Keep only the lines of the data below that contain "counter", and copy them.
** Opening GIVEN RECORDS block **
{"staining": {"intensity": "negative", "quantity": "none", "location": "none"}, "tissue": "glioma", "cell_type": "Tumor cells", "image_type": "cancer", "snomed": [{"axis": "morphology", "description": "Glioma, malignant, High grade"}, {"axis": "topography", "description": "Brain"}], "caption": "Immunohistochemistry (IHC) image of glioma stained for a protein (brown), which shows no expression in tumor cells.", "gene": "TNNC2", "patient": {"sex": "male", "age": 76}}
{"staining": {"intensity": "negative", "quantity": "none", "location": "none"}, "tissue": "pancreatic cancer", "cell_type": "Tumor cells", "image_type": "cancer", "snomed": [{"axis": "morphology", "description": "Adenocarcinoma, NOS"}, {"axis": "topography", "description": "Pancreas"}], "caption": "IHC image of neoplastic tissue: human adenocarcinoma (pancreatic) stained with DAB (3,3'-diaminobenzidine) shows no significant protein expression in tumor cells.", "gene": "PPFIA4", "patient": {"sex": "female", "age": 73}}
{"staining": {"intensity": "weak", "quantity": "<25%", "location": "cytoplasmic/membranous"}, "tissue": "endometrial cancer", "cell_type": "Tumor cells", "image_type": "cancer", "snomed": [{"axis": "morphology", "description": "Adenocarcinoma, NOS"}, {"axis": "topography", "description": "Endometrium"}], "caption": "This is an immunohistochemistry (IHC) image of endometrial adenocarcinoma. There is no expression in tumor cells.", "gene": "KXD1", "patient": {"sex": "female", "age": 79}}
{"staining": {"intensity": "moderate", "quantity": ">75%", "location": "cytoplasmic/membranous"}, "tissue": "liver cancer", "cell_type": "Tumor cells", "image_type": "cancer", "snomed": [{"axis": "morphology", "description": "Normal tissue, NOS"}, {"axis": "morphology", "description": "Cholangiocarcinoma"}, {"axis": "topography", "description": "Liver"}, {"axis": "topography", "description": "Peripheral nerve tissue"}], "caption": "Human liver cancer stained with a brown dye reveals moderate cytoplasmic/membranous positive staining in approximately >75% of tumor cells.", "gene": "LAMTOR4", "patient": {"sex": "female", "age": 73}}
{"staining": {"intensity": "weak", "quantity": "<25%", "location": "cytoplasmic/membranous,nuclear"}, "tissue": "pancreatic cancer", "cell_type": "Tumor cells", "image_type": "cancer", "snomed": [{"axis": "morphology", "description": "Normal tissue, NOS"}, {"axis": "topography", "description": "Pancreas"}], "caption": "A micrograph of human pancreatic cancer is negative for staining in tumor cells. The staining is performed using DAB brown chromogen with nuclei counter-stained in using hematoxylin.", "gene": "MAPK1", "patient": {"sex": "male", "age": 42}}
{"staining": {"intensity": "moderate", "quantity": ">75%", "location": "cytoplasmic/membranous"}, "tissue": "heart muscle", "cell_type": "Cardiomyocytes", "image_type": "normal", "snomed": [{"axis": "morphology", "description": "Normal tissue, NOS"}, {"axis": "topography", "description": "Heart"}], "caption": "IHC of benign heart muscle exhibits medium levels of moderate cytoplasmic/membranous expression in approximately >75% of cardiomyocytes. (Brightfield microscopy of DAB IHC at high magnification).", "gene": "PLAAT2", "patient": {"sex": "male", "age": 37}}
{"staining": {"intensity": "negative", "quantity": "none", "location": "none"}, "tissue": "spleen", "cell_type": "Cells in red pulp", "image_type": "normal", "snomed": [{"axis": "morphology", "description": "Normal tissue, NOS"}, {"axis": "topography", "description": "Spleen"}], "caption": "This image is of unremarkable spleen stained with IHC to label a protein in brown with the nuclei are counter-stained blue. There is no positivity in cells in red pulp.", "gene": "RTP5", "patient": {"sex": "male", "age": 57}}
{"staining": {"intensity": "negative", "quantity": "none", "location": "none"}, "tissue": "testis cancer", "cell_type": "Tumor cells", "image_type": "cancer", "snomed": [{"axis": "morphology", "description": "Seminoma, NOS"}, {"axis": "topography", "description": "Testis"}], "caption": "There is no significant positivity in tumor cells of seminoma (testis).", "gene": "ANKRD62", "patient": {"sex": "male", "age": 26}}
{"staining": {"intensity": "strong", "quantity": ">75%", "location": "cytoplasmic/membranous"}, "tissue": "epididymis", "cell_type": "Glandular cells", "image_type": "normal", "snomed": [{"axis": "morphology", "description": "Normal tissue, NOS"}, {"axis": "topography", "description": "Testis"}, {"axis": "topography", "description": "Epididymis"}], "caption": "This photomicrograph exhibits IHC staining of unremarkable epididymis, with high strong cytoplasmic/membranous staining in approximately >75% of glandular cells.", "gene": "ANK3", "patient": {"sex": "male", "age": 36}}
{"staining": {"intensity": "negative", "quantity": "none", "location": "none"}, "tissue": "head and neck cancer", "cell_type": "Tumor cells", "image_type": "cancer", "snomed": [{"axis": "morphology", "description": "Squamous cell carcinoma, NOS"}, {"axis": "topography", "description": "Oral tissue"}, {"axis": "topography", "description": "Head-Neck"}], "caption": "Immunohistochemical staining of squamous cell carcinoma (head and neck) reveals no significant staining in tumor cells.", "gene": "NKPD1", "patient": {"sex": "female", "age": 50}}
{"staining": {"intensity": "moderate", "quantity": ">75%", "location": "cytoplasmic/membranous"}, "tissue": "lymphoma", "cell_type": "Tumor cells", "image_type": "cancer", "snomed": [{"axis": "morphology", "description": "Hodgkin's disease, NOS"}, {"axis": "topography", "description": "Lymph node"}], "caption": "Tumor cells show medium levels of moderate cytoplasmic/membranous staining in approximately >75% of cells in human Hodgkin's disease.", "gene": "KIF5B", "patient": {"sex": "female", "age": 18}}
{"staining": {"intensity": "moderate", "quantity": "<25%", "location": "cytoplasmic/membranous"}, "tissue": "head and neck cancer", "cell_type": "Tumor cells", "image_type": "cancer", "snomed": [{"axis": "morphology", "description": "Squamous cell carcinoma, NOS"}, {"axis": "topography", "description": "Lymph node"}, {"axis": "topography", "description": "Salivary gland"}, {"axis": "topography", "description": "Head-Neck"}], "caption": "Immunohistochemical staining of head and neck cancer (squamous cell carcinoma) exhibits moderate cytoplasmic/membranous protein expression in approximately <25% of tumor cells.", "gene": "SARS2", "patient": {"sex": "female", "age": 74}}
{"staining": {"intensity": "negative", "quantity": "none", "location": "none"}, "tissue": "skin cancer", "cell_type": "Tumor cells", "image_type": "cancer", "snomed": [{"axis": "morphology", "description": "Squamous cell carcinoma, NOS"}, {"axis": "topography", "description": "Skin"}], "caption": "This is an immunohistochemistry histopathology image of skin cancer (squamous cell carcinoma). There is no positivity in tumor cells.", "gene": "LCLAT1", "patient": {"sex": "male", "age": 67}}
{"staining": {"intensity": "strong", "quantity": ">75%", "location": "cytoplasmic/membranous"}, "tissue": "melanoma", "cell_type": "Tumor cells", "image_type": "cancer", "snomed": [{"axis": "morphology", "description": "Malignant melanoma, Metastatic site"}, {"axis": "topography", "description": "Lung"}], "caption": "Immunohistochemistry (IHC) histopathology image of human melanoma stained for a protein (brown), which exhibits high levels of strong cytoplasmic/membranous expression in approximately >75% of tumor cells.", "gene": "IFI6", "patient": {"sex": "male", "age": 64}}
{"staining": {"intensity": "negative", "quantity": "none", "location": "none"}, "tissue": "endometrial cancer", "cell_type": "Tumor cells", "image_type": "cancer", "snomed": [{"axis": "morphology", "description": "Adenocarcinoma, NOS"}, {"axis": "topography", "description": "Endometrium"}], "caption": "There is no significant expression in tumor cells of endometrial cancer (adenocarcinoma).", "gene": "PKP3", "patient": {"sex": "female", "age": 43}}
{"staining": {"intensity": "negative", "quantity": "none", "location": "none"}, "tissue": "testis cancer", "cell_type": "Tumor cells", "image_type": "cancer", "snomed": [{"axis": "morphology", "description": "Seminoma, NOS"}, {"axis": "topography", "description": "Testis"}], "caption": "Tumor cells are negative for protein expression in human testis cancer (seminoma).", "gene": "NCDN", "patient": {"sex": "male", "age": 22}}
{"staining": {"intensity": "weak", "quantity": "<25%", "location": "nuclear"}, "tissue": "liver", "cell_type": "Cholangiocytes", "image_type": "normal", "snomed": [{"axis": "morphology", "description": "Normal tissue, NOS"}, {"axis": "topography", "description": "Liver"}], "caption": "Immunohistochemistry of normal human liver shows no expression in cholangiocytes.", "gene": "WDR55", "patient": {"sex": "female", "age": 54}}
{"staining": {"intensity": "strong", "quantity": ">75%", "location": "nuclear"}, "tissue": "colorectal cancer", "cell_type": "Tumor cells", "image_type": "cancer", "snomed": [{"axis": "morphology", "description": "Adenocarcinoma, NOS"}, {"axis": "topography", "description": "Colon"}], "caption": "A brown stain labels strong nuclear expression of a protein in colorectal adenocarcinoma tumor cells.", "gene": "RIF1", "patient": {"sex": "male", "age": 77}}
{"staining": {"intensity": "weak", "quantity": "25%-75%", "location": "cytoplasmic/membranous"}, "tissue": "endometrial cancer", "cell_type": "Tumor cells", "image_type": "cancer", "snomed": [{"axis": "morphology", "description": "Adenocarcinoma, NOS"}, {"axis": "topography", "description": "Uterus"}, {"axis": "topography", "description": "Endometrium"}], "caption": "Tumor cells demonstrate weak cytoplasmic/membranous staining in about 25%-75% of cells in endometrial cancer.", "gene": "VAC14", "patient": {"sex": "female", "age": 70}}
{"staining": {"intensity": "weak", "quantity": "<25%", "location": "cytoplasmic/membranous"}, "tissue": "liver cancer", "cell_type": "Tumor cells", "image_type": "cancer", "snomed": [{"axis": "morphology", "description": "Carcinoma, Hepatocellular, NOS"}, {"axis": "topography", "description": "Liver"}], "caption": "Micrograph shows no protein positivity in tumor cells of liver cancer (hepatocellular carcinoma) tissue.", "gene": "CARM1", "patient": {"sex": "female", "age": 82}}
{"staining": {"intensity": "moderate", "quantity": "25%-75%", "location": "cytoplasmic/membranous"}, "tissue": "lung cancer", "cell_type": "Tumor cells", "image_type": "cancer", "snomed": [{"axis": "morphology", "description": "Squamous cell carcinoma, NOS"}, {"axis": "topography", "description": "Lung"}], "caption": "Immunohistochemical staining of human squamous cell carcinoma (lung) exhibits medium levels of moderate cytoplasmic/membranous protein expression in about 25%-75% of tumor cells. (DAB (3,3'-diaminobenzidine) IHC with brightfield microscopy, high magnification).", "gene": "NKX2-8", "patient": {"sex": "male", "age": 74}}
** Closing GIVEN RECORDS block **
RESPONSE AREA
{"staining": {"intensity": "weak", "quantity": "<25%", "location": "cytoplasmic/membranous,nuclear"}, "tissue": "pancreatic cancer", "cell_type": "Tumor cells", "image_type": "cancer", "snomed": [{"axis": "morphology", "description": "Normal tissue, NOS"}, {"axis": "topography", "description": "Pancreas"}], "caption": "A micrograph of human pancreatic cancer is negative for staining in tumor cells. The staining is performed using DAB brown chromogen with nuclei counter-stained in using hematoxylin.", "gene": "MAPK1", "patient": {"sex": "male", "age": 42}}
{"staining": {"intensity": "negative", "quantity": "none", "location": "none"}, "tissue": "spleen", "cell_type": "Cells in red pulp", "image_type": "normal", "snomed": [{"axis": "morphology", "description": "Normal tissue, NOS"}, {"axis": "topography", "description": "Spleen"}], "caption": "This image is of unremarkable spleen stained with IHC to label a protein in brown with the nuclei are counter-stained blue. There is no positivity in cells in red pulp.", "gene": "RTP5", "patient": {"sex": "male", "age": 57}}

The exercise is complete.